Excerpt »
Giese, et al. v. Engelhardt, et al.Civil No. 8555
A.C. Bakken, District Judge.
By Amended Complaint dated January 31, 1968, the Plaintiffs, Reuben H. Giese, Verna M. Giese and Sam Giese seek recovery of $10,200.00 plus interest from the Defendants Ed Engelhardt, P. W. Blank, Dale Hewson, Matt G. Koffler, H. E. Sondreal, Ray Lorenz, George Letvin, John Zoller, Gilbert Saxowsky, State Acceptance Corporation, the Liberty National Bank and Trust Company, Paul McCann Company, a partnership, Paul McCann and Company, a partnership, Orser, Olson, Wolfe & St. Peter, a partnership and St. Paul Fire & Marine Insurance Company, a corporation, for alleged misrepresentation and fraud by said Defendants, except for the Liberty National Bank and Trust Company and the St. Paul Fire & Marine Insurance Company, in sales of State Acceptance Corporation debentures, stock certificates and promissory notes to the Plaintiffs during the years 1963, 1964, 1965 and 1966. The Plaintiffs allege in paragraph XII of said amended complaint: "That the Defendant St. Paul Fire & Marine Insurance Company did, on September 12, 1962, issue Surety Bond No. 400 AL 9530 in the amount of $5,000.00 guaranteeing that the Defendant State Acceptance Corporation and its agents, employees and salesmen would comply with all of the provisions of the Securities Act of the State of North Dakota. That said surety bond, which has been renewed annually, is presently on file in the office of the North Dakota Security Commissioner and is in full force and effect during each of the year that the sales to the Plaintiffs herein complained of were completed That the Defendant State Acceptance Corporation and its agents, employees and salesmen did violate various provisions of the Securities Act of North Dakota as herein alleged, thereby damaging the Plaintiffs in the amount of their respective purchases as above set forth. Therefore the Defendant insurance company is responsible for and is indebted to the Plaintiffs herein to the extent of $5,000.00 for each of the years during which these transactions were completed, or a total sum of $10,200.00."
The Defendant St. Paul Fire and Marine Company, hereinafter called St. Paul Company answered by stating that "On or before September 12, 1962, the State of[175 N.W.2d 582]
North Dakota, without participation of the St. Paul Company, drafted a bond form. The St. Paul Company did on September 12, 1962, execute as surety, a bond, number 400 AL 9530, with the State Acceptance Corporation as principal and the State of North Dakota as obligee. The bond was in the amount of $5,000.00 and was executed on the form prepared by the State of North Dakota. The bond was continued in force until August 25, 1967."

Data extract »
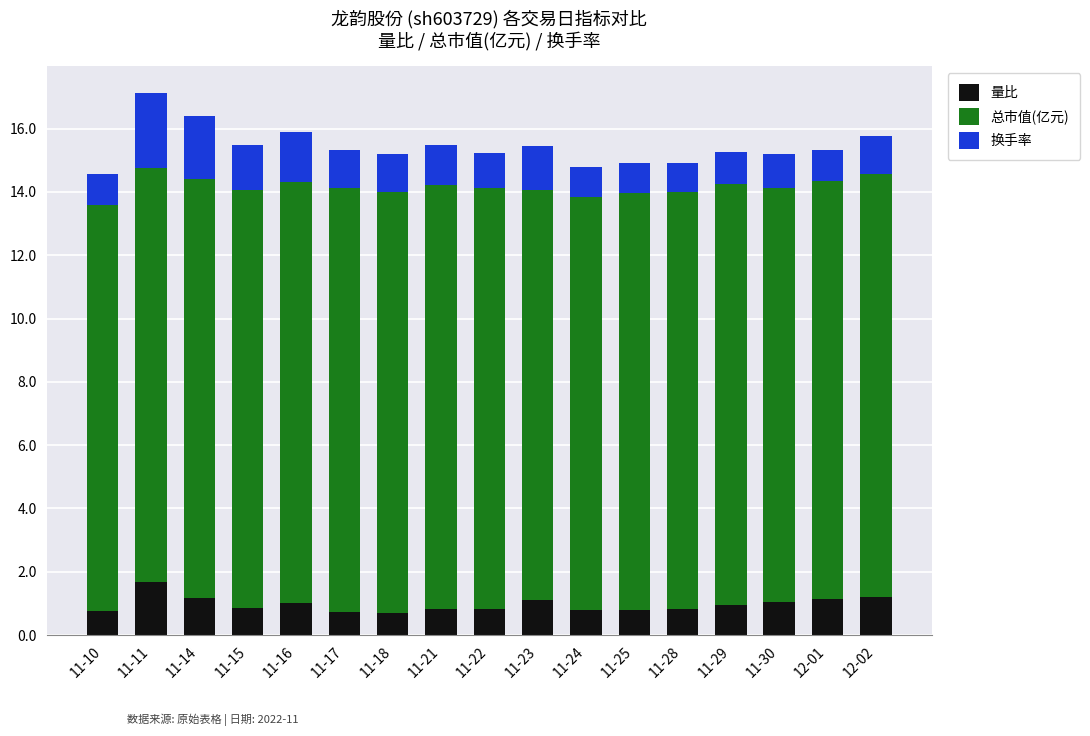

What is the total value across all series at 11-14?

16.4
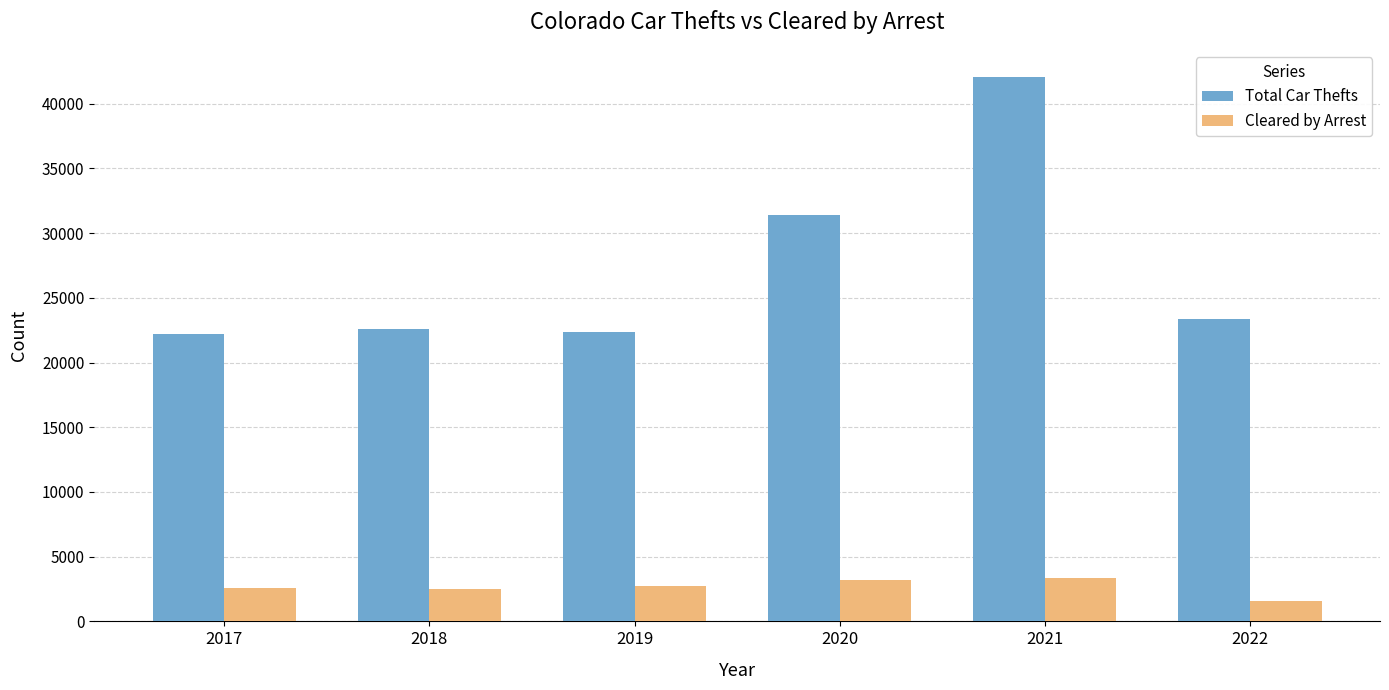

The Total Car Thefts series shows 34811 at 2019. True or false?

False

* * *

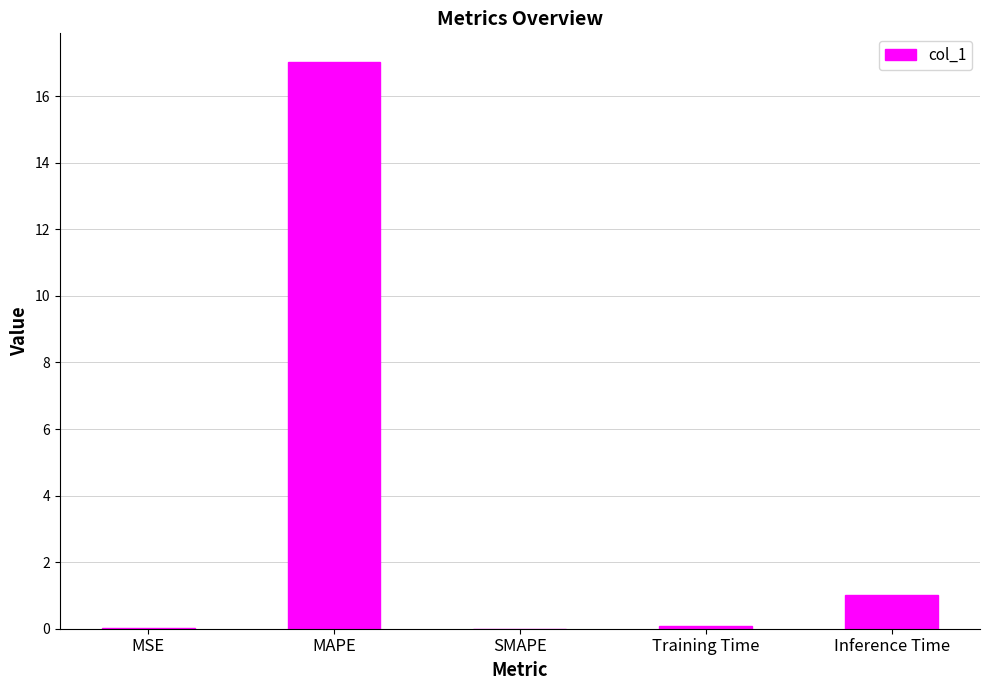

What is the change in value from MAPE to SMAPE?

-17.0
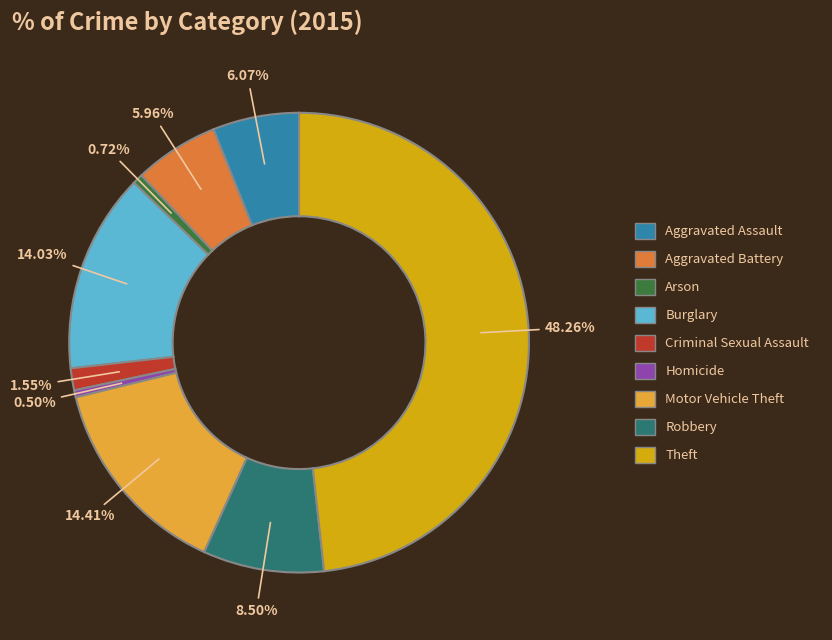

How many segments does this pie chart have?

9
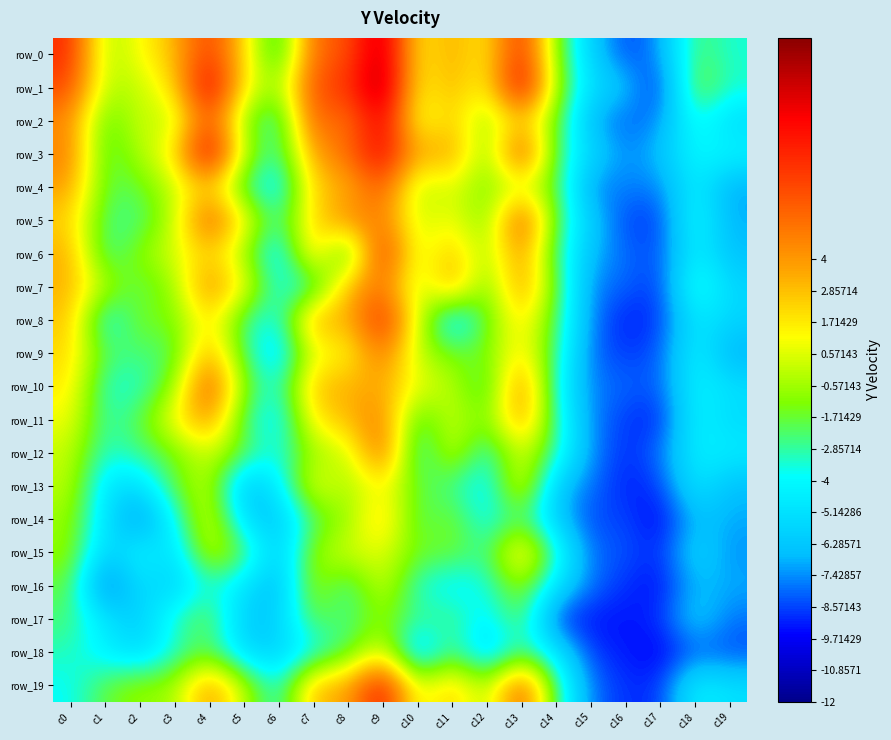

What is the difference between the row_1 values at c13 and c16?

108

Things to do »
1. Count the lines in the records that contain the string "What", matching case exactly, and give only the number.
2. Continue the court opinion on the surety bond dispute from the point where it stops.
The court opinion and the records are unrelated material.

Responses »
1. 3

2.
The St. Paul Company further counterclaimed for interpleader stating that "Lawsuits have been started, by the following named Plaintiffs, making claims on the same bond:- Reuben H. Giese, Verna M. Giese, Sam Giese; Dan Giese, Etta Giese; Emil Fuchs, Mabel Fuchs; Henry Weidner, Hertha Weidner; Jack Mittlesladt, Margaret, Mittlesladt, Charles W. Schollmeyer, Angeletta D. Schollmeyer, Ed Heise and Edward Heise. The total amount demanded by said Plaintiff is $56,550.00. The total amount of the bond is only $5,000.00. It is apparent that the Plaintiffs are claiming more than is available***. WHEREFORE, Defendant St. Paul Company demands: That the Court order interpleader of claimants to the fund; and *** (4) That the Court permit the Defendant St. Paul Company to pay to the Clerk of this Court the sum of $5,000.00 (representing the amount asserted by it to be the bond penalty which is the subject matter of the various claims) there to abide the judgment of the Court; and (5) That the Court determine the terms of the bond and whether the St. Paul Company is correct in its contention that $5,000.00 is the maximum penalty of the bond; ***"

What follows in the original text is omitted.